▶ **Collected data**:

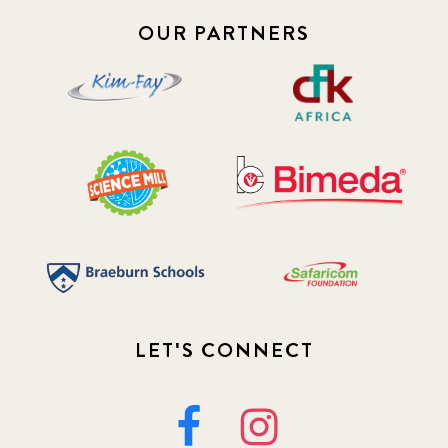
OUR PARTNERS
LET'S CONNECT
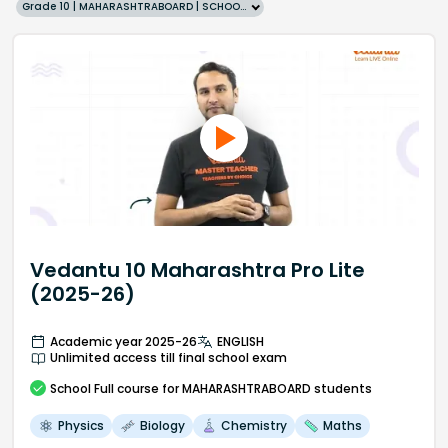
Grade 10 | MAHARASHTRABOARD | SCHOOL | English
Vedantu 10 Maharashtra Pro Lite
(2025-26)
Academic year 2025-26
ENGLISH
Unlimited access till final school exam
School
Full course
for MAHARASHTRABOARD students
Physics
Biology
Chemistry
Maths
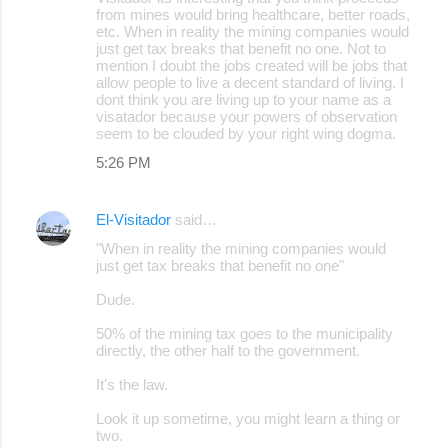
from mines would bring healthcare, better roads,
etc. When in reality the mining companies would
just get tax breaks that benefit no one. Not to
mention I doubt the jobs created will be jobs that
allow people to live a decent standard of living. I
dont think you are living up to your name as a
visatador because your powers of observation
seem to be clouded by your right wing dogma.
5:26 PM
El-Visitador
said…
"When in reality the mining companies would
just get tax breaks that benefit no one"
Dude.
50% of the mining tax goes to the municipality
directly, the other half to the government.
It's the law.
Look it up sometime, you might learn a thing or
two.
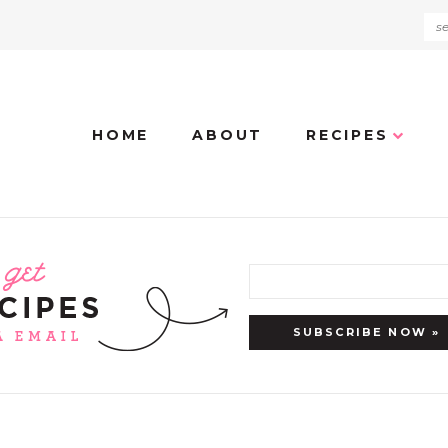
HOME
ABOUT
RECIPES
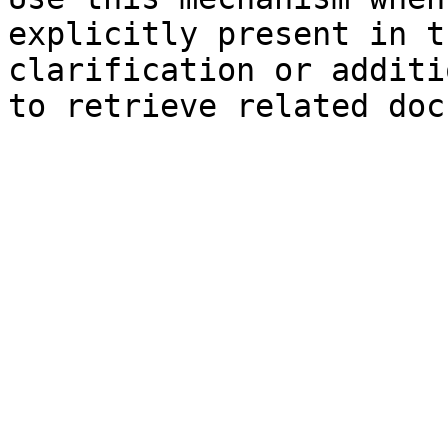
explicitly present in t
clarification or additi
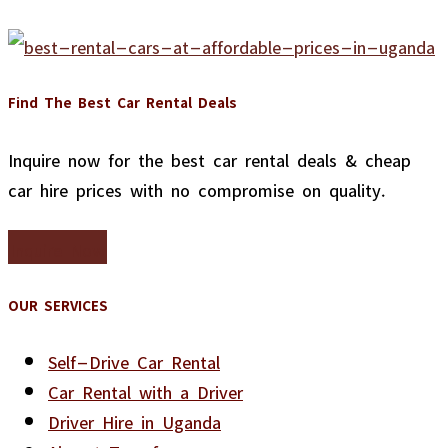
Find The Best Car Rental Deals
Inquire now for the best car rental deals & cheap
car hire prices with no compromise on quality.
Inquire Now
OUR SERVICES
Self-Drive Car Rental
Car Rental with a Driver
Driver Hire in Uganda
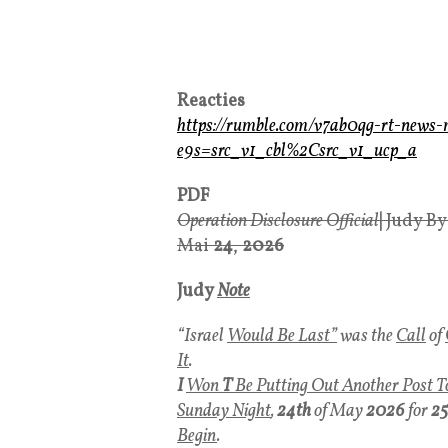
Reacties
https://rumble.com/v7ab0qg-rt-ne
e9s=src_v1_cbl%2Csrc_v1_ucp_a
PDF
Operation Disclosure Official
|
Judy B
Mai
24
,
2026
Judy
Note
“Israel
Would Be Last”
was the
Call
of
It
.
I
Won
T
Be Putting Out Another Post T
Sunday Night
,
24th
of May
2026
for
25
Begin
.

▶ **EXERCISE BRIEF**:
Above are the records; repeat them all exactly, without the pictures.

▶ **EXERCISE OUTPUT**:
OUR PARTNERS
LET'S CONNECT
Grade 10 | MAHARASHTRABOARD | SCHOOL | English
Vedantu 10 Maharashtra Pro Lite
(2025-26)
Academic year 2025-26
ENGLISH
Unlimited access till final school exam
School
Full course
for MAHARASHTRABOARD students
Physics
Biology
Chemistry
Maths
from mines would bring healthcare, better roads,
etc. When in reality the mining companies would
just get tax breaks that benefit no one. Not to
mention I doubt the jobs created will be jobs that
allow people to live a decent standard of living. I
dont think you are living up to your name as a
visatador because your powers of observation
seem to be clouded by your right wing dogma.
5:26 PM
El-Visitador
said…
"When in reality the mining companies would
just get tax breaks that benefit no one"
Dude.
50% of the mining tax goes to the municipality
directly, the other half to the government.
It's the law.
Look it up sometime, you might learn a thing or
two.
HOME
ABOUT
RECIPES
explicitly present in t
clarification or additi
Find The Best Car Rental Deals
Inquire now for the best car rental deals & cheap
car hire prices with no compromise on quality.
Inquire Now
OUR SERVICES
Self-Drive Car Rental
Car Rental with a Driver
Driver Hire in Uganda
Reacties
https://rumble.com/v7ab0qg-rt-ne
e9s=src_v1_cbl%2Csrc_v1_ucp_a
PDF
Operation Disclosure Official
|
Judy B
Mai
24
,
2026
Judy
Note
“Israel
Would Be Last”
was the
Call
of
It
.
I
Won
T
Be Putting Out Another Post T
Sunday Night
,
24th
of May
2026
for
25
Begin
.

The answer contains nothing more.